De acordo com o artigo 3º, os procedimentos “devem ser executados em conformidade com os
princípios básicos da administração pública e com as seguintes diretrizes:
I – observância da publicidade como preceito geral e o sigilo como exceção;
II – divulgação de informações de interesse público, independentemente de solicitações;
III – utilização de meios de comunicação viabilizados pela tecnologia da informação;
IV – fomento ao desenvolvimento da cultura de transparência na administração pública;
V – desenvolvimento do controle social da administração pública”

Pontos principais
• Alcance: o projeto de lei afeta os órgãos públicos de todos os Poderes (Executivo, Legislativo e
Judiciário) e de todas as esferas (União, estados e municípios).

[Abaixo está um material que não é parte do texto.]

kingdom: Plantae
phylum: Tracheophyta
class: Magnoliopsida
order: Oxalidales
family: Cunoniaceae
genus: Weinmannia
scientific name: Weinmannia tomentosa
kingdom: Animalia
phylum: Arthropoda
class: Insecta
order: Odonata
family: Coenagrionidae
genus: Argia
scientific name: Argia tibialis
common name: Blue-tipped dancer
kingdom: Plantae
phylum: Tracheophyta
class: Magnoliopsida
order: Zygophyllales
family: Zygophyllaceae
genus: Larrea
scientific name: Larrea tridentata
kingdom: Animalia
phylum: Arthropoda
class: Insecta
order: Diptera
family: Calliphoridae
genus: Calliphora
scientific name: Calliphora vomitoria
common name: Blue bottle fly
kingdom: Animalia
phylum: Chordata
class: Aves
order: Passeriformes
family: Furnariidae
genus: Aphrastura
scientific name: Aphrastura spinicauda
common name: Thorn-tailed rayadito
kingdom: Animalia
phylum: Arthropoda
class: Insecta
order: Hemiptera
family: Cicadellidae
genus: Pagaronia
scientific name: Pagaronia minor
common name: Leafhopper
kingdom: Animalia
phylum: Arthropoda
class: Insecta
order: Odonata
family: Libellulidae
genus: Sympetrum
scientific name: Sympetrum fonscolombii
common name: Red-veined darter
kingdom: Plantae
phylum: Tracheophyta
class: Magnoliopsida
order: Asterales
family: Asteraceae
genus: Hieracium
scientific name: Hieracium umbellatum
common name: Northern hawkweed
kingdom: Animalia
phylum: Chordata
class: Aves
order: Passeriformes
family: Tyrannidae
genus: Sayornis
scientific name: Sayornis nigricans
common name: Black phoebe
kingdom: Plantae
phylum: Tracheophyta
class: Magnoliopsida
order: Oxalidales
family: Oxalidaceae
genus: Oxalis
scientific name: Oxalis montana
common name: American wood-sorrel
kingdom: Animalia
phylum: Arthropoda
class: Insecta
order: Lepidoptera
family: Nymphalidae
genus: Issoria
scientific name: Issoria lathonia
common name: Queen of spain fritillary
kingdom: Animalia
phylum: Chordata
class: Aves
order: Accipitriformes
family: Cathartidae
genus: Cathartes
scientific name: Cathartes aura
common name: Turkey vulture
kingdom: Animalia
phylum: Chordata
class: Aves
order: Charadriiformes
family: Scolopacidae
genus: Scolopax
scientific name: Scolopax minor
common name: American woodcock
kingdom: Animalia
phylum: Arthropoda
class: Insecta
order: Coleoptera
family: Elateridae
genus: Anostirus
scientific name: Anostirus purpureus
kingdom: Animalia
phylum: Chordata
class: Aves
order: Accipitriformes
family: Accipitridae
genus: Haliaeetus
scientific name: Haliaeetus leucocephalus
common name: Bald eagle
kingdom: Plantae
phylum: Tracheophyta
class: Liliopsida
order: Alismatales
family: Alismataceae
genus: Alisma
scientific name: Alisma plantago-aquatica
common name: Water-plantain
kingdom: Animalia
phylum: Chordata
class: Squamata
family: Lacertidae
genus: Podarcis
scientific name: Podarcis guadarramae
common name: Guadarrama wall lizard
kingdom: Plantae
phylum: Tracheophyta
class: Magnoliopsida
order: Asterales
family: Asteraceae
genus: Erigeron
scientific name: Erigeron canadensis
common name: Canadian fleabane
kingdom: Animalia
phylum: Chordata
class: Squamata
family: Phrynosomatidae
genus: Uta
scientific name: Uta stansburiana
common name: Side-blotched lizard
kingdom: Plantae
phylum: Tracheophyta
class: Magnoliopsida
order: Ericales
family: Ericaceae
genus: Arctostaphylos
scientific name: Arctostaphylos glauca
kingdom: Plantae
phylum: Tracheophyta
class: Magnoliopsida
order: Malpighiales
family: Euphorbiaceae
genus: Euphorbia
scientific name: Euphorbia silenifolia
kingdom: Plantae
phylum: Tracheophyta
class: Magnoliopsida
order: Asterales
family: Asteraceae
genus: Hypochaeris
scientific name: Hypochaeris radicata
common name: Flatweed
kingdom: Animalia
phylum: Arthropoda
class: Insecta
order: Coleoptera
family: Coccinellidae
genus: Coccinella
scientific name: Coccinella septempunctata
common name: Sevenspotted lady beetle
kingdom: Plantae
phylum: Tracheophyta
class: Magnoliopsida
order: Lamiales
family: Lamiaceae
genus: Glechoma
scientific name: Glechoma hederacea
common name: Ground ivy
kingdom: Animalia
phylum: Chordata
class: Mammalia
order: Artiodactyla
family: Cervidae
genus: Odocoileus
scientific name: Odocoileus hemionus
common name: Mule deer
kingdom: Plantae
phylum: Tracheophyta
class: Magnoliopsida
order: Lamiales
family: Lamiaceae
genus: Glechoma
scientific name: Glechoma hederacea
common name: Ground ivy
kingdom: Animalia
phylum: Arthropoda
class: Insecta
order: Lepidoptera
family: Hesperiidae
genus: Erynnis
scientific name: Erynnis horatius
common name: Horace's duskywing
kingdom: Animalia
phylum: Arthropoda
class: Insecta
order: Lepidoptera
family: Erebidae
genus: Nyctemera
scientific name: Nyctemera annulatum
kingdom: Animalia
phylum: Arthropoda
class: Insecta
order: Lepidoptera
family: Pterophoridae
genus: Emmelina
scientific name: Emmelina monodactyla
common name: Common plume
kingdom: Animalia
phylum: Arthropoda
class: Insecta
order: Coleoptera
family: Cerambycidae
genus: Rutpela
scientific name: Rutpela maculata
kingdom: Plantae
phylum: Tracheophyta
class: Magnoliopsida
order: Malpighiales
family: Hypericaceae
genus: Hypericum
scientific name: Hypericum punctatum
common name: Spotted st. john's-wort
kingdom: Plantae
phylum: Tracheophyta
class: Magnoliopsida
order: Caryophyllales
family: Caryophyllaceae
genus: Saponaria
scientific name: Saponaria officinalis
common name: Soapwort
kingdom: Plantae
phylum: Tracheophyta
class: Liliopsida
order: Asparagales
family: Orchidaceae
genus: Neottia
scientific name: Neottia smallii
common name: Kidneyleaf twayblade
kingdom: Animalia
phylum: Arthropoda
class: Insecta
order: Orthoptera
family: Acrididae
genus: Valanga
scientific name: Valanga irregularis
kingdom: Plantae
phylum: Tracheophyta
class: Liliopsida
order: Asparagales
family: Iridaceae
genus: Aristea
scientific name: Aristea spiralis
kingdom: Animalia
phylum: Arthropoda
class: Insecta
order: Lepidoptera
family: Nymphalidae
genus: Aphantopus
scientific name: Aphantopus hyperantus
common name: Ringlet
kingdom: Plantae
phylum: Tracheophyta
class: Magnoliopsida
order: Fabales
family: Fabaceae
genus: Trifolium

O PLC 41/2010 atinge também
autarquias, fundações públicas, sociedades de economia mista e “demais entidades controladas direta
ou indiretamente pela União, Estados, Distrito Federal e Municípios”;
• Prazos: os órgãos públicos deverão fornecer a informação solicitada em vinte dias, prorrogáveis por
mais dez mediante justificativa;
• Obrigação de publicar: todos os entes públicos devem publicar na Internet um conjunto mínimo de
informações, a saber:
o Competências e estrutura organizacional, endereços e telefones das respectivas unidades e horários de
atendimento ao público;
o Registros de quaisquer repasses ou transferências de recursos financeiros;
o Registros das despesas;
o Informações concernentes a procedimentos licitatórios, inclusive os respectivos editais e resultados
bem como a todos os contratos celebrados;
o Dados gerais para o acompanhamento de programas;

3
o Ações, projetos e obras de órgãos e entidades;
o Respostas a perguntas mais frequentes da sociedade.
• Apelação: Se um funcionário público se negar a fornecer informação, o solicitante poderá recorrer à
autoridade hierarquicamente superior. Se esta autoridade concordar que a informação deve ser retida,
tal decisão acompanhada de sua justificativa deve ser enviada ao Tribunal de Contas correspondente
(quando se tratar de informações contábeis) ou ao Ministério Público (quando se tratar de informações
essenciais à tutela de direitos fundamentais);
• Sanção: Após processo no qual poderá se defender o servidor público que se recusar a fornecer a
informação injustificadamente será punido com, no mínimo, uma suspensão.